End of US highway 40
|Approx. time period||East terminus||West terminus|
|1926-1934||Atlantic City, NJ||Oakland, CA|
|1934-1936||Atlantic City, NJ||San Francisco, CA (Market)|
|1936-1954||Atlantic City, NJ||San Francisco, CA (Harrison/Bryant)|
|1954-1966||Atlantic City, NJ||San Francisco, CA (I-80)|
|1966-1975||Atlantic City, NJ||Reno, NV|
|1975-present||Atlantic City, NJ||(near Park City, UT)|
Originally the west end of US 40 was in Oakland CA. I'm guessing this would've been at the dock for the ferry that went to San Francisco, and I'm speculating that this would've been located somewhere off the west end of 7th Street (if you have more concrete info, please let me know). Until then here's a shot looking west on 7th:
Google Maps Street View, 2008
I'm sure this area has changed dramatically since the 1920s and '30s. That situation didn't last long anyway - in 1934 the US 40 designation was extended to US 101 in San Francisco; you can view photos from there on this page.
That lasted about 30 years, but the US 40 designation was completely eliminated from California in 1966. For the next decade or so, its west end was at Reno NV (or more likely at the CA stateline on the edge of town). Here's a photo from the historic US route junction downtown:
Elbert, Mar. 2005
That's looking south on Virginia Street (old US 395) at Fourth Street (old US 40).
Then in 1975 US 40 was removed from Nevada as well, and most of Utah too. Since then the west end of US 40 has been at a place called Silver Creek Junction: at I-80, a little ways north of Park City UT. The view in the photo below is to the northwest at the interchange that was then numbered 148; the white pickup is heading east on I-80:
In 2000 (a few years after that photo was taken), this interchange was undergoing major reconstruction. The photo below is from basically the same vantage point as the first shot...
...but it wasn't long afterwards that this junction was significantly changed. The shot below shows the exit sign for the west beginning of US 40 from westbound I-80:
Field/Nitzman, Sep. 2005
As you can see, the interchange now has flyover ramps. Also note that this exit number was affected when UDoT recalculated the mile markers along its interstates: this is now interchange 146. The photo below is looking the opposite direction (east on I-80):
me, Oct. 2005
If you take that exit, the first eastbound confirming marker is posted where the roadway straightens out:
Field/Nitzman, Sep. 2005 (mounted on metal pole as of 2010)
The westernmost 12-or-so miles of US 40 is now a freeway, all the way down to U-32 near Heber City.
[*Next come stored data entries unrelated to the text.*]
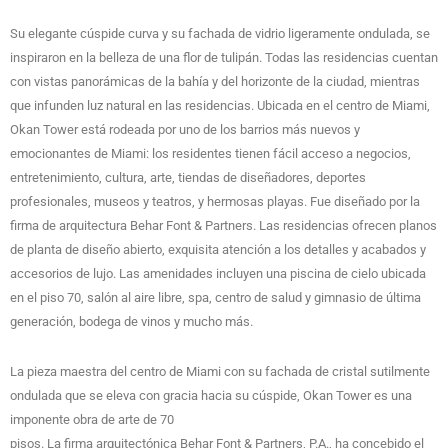
Su elegante cúspide curva y su fachada de vidrio ligeramente ondulada, se
inspiraron en la belleza de una flor de tulipán. Todas las residencias cuentan
con vistas panorámicas de la bahía y del horizonte de la ciudad, mientras
que infunden luz natural en las residencias. Ubicada en el centro de Miami,
Okan Tower está rodeada por uno de los barrios más nuevos y
emocionantes de Miami: los residentes tienen fácil acceso a negocios,
entretenimiento, cultura, arte, tiendas de diseñadores, deportes
profesionales, museos y teatros, y hermosas playas. Fue diseñado por la
firma de arquitectura Behar Font & Partners. Las residencias ofrecen planos
de planta de diseño abierto, exquisita atención a los detalles y acabados y
accesorios de lujo. Las amenidades incluyen una piscina de cielo ubicada
en el piso 70, salón al aire libre, spa, centro de salud y gimnasio de última
generación, bodega de vinos y mucho más.
La pieza maestra del centro de Miami con su fachada de cristal sutilmente
ondulada que se eleva con gracia hacia su cúspide, Okan Tower es una
imponente obra de arte de 70
pisos. La firma arquitectónica Behar Font & Partners, P.A., ha concebido el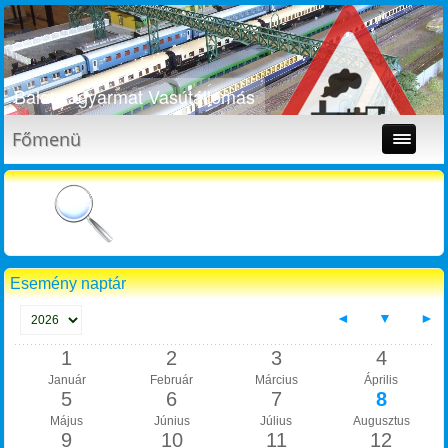
Balassagyarmat Vasútállomás
Bütykölde
Főmenü
Esemény naptár
◄
▼
►
1
2
3
4
Január
Február
Március
Április
5
6
7
8
Május
Június
Július
Augusztus
9
10
11
12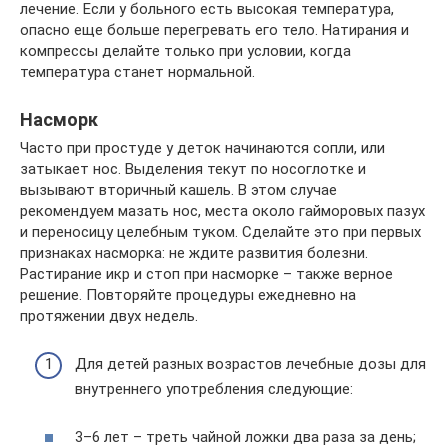
лечение. Если у больного есть высокая температура,
опасно еще больше перегревать его тело. Натирания и
компрессы делайте только при условии, когда
температура станет нормальной.
Насморк
Часто при простуде у деток начинаются сопли, или
затыкает нос. Выделения текут по носоглотке и
вызывают вторичный кашель. В этом случае
рекомендуем мазать нос, места около гайморовых пазух
и переносицу целебным туком. Сделайте это при первых
признаках насморка: не ждите развития болезни.
Растирание икр и стоп при насморке – также верное
решение. Повторяйте процедуры ежедневно на
протяжении двух недель.
Для детей разных возрастов лечебные дозы для
внутреннего употребления следующие:
3–6 лет – треть чайной ложки два раза за день;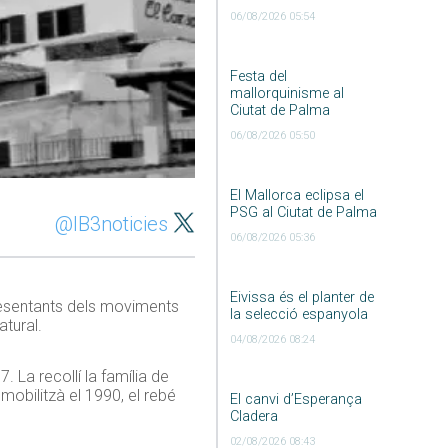
06/08/2026 05:54
Festa del
mallorquinisme al
Ciutat de Palma
06/08/2026 05:50
El Mallorca eclipsa el
PSG al Ciutat de Palma
@IB3noticies
06/08/2026 05:36
Eivissa és el planter de
presentants dels moviments
la selecció espanyola
atural
.
04/08/2026 08:24
 La recollí la família de
mobilitzà el 1990, el rebé
El canvi d’Esperança
Cladera
02/08/2026 08:43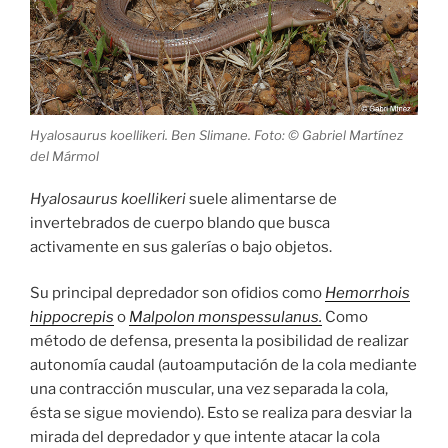
Hyalosaurus koellikeri. Ben Slimane. Foto: © Gabriel Martínez
del Mármol
Hyalosaurus koellikeri
suele alimentarse de
invertebrados de cuerpo blando que busca
activamente en sus galerías o bajo objetos.
Su principal depredador son ofidios como
Hemorrhois
hippocrepis
o
Malpolon monspessulanus.
Como
método de defensa, presenta la posibilidad de realizar
autonomía caudal (autoamputación de la cola mediante
una contracción muscular, una vez separada la cola,
ésta se sigue moviendo). Esto se realiza para desviar la
mirada del depredador y que intente atacar la cola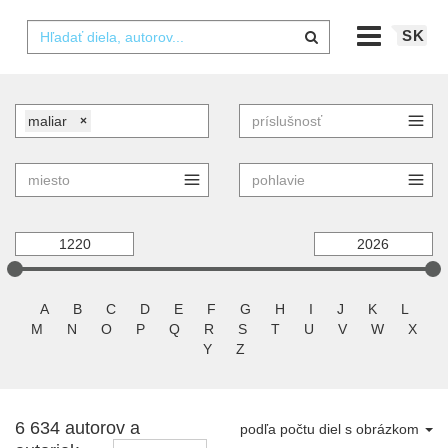
SK
maliar
×
A
B
C
D
E
F
G
H
I
J
K
L
M
N
O
P
Q
R
S
T
U
V
W
X
Y
Z
6 634 autorov a
podľa počtu diel s obrázkom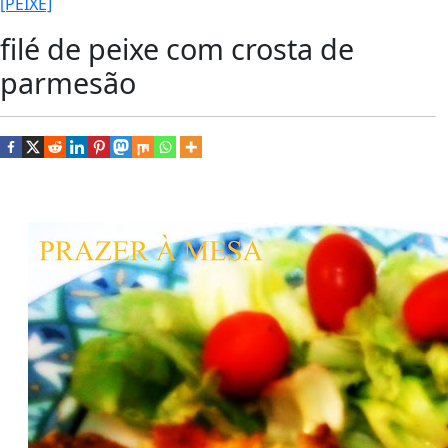
[PEIXE]
filé de peixe com crosta de
parmesão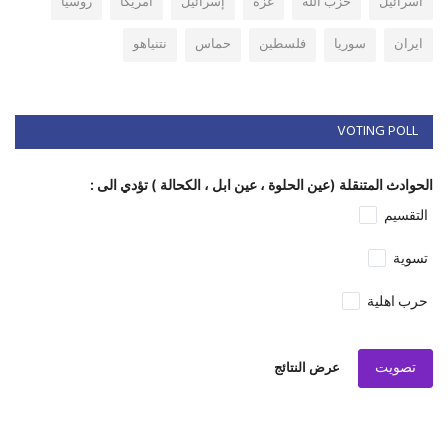
اسرائيل
حزب الله
غزة
إسرائيل
امريكا
روسيا
ايران
سوريا
فلسطين
حماس
نتنياهو
VOTING POLL
الحوادث المتنقلة (عين الحلوة ، عين ابل ، الكحالة ) تؤدي الى :
التقسيم
تسوية
حرب اهلية
تصويت
عرض النتائج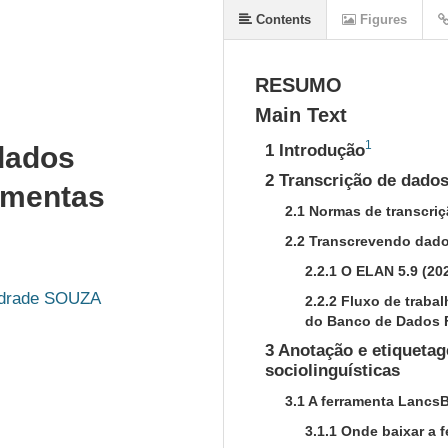
Contents
Figures
RESUMO
Main Text
1
1 Introdução
dados
2 Transcrição de dados
ramentas
2.1 Normas de transcri
2.2 Transcrevendo dad
2.2.1 O ELAN 5.9 (20
ndrade SOUZA
2.2.2 Fluxo de traba
do Banco de Dados 
3 Anotação e etiquetag
sociolinguísticas
3.1 A ferramenta LancsB
3.1.1 Onde baixar a 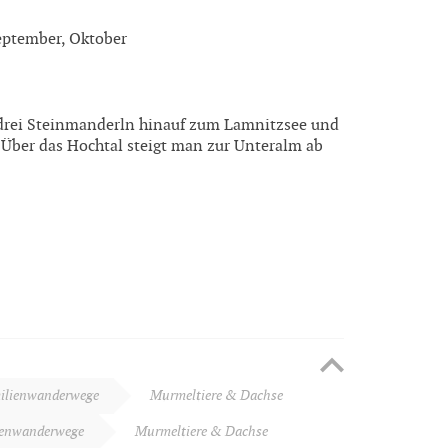
September, Oktober
 drei Steinmanderln hinauf zum Lamnitzsee und
 Über das Hochtal steigt man zur Unteralm ab
ilienwanderwege
Murmeltiere & Dachse
ienwanderwege
Murmeltiere & Dachse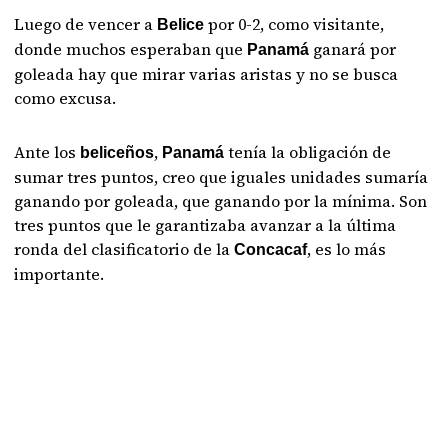
Luego de vencer a
por 0-2, como visitante,
Belice
donde muchos esperaban que
ganará por
Panamá
goleada hay que mirar varias aristas y no se busca
como excusa.
Ante los
,
tenía la obligación de
beliceños
Panamá
sumar tres puntos, creo que iguales unidades sumaría
ganando por goleada, que ganando por la mínima. Son
tres puntos que le garantizaba avanzar a la última
ronda del clasificatorio de la
, es lo más
Concacaf
importante.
Signage for the first eastbound exit (Silver Summit) is barely visible in the distance. The frontside of the sign bridge at far left is shown in the photo below:
me, Oct. 2005 (mounted on metal pole as of 2010)
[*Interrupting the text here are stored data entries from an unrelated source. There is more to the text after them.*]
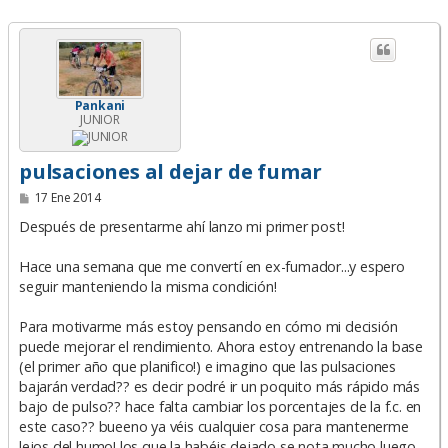
Pankani
JUNIOR
pulsaciones al dejar de fumar
M
17 Ene 2014
e
n
Después de presentarme ahí lanzo mi primer post!
s
a
Hace una semana que me convertí en ex-fumador...y espero
j
e
seguir manteniendo la misma condición!
Para motivarme más estoy pensando en cómo mi decisión
puede mejorar el rendimiento. Ahora estoy entrenando la base
(el primer año que planifico!) e imagino que las pulsaciones
bajarán verdad?? es decir podré ir un poquito más rápido más
bajo de pulso?? hace falta cambiar los porcentajes de la f.c. en
este caso?? bueeno ya véis cualquier cosa para mantenerme
lejos del humo! los que la habéis dejado se nota mucho luego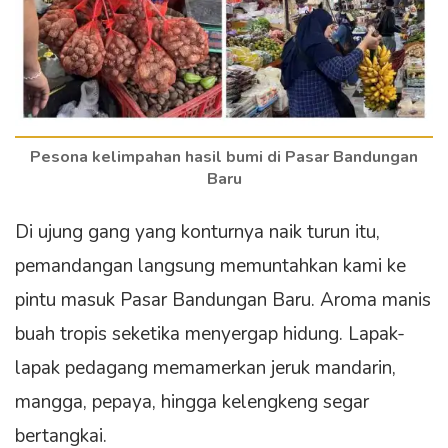
Pesona kelimpahan hasil bumi di Pasar Bandungan
Baru
Di ujung gang yang konturnya naik turun itu,
pemandangan langsung memuntahkan kami ke
pintu masuk Pasar Bandungan Baru. Aroma manis
buah tropis seketika menyergap hidung. Lapak-
lapak pedagang memamerkan jeruk mandarin,
mangga, pepaya, hingga kelengkeng segar
bertangkai.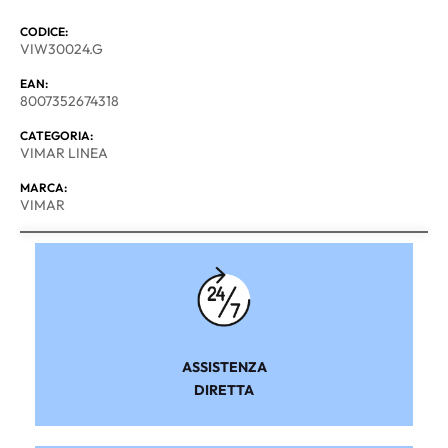
CODICE:
VIW30024.G
EAN:
8007352674318
CATEGORIA:
VIMAR LINEA
MARCA:
VIMAR
ASSISTENZA
DIRETTA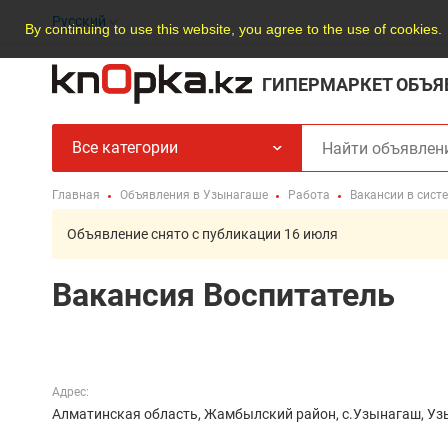
Русский
By continuing to use this website, you agree to the use of cookies.
ГИПЕРМАРКЕТ ОБЪЯ
Все категории
Главная
Объявления в Узынагаше
Работа
Вакансии в сист
Объявление снято с публикации 16 июля
Вакансия Воспитатель
Адрес:
Алматинская область, Жамбылский район, с.Узынагаш, Уз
I thought it was interesting that a westbound US 40 marker was posted within sight of the west end of the designation. At this point, US 40 traffic wanting westbound I-80 to Salt Lake has already been directed along the opposite side of the concrete barrier at far left, and will use the flyover visible in the distance. However, if you get on US 40 from the Silver Summit interchange, you're not allowed to cut across traffic to get to the flyover. Instead, you continue straight ahead towards Silver Creek Road. Near the big green sign at far right (which directs east I-80 traffic to the right), there's a gore in the roadway, in which the assembly shown below was posted:
me, Oct. 2005
That was the new "End US 40" sign, but it didn't last long... it had already been replaced by 2010:
Elbert, July 2010
But as I've said: from this point, US 40 used to continue westbound along what is now I-80: through Salt Lake, and then to Reno, Sacramento, and the Bay Area.
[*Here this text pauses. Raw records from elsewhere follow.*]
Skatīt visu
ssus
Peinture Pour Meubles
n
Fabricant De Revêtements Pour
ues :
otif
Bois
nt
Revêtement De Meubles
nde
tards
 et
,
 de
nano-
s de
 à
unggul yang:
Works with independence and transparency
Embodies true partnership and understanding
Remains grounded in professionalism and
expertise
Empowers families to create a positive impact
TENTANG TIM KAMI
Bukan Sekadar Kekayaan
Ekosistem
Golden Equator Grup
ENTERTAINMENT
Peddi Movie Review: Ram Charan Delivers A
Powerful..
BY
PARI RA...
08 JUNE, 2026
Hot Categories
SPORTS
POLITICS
For the first ten years of its existence, there was a significant split in the route of US 40. West of Manhattan KS, "US 40N" followed what is now US 24 to Limon CO (until 1936). Today's US 40 follows what used to be "US 40S" between Manhattan and Limon.
And it gets even more interesting: at Limon was the west terminus of US 40N, and US 40 continued west through Denver as it does today. But there was still a US 40S to the west of Limon*. It followed what is now US 24 through Colorado Springs and to Minturn CO. From there, US 40S followed what would later become US 6 (better known today as I-70) to Grand Junction, where the designation ended at its junction with US 50. In other words, the west segment of US 40S didn't reconnect with mainline US 40. You can view photos of the former end of US 40S on this page.
This situation lasted until 1935 or 1936 - at that point, the US 24 designation was extended west of Kansas City along its present route. In other words, it took over for US 40N between Manhattan and Limon, and it followed the former US 40S from Limon to Grand Junction. US 40S from Manhattan to Limon became simply US 40.
* It's unclear to me whether there were actually two separate routes called "US 40S" (each heading opposite directions from Limon), or whether US 40S was a single route, co-signed with US 40 along a four-mile stretch through Limon.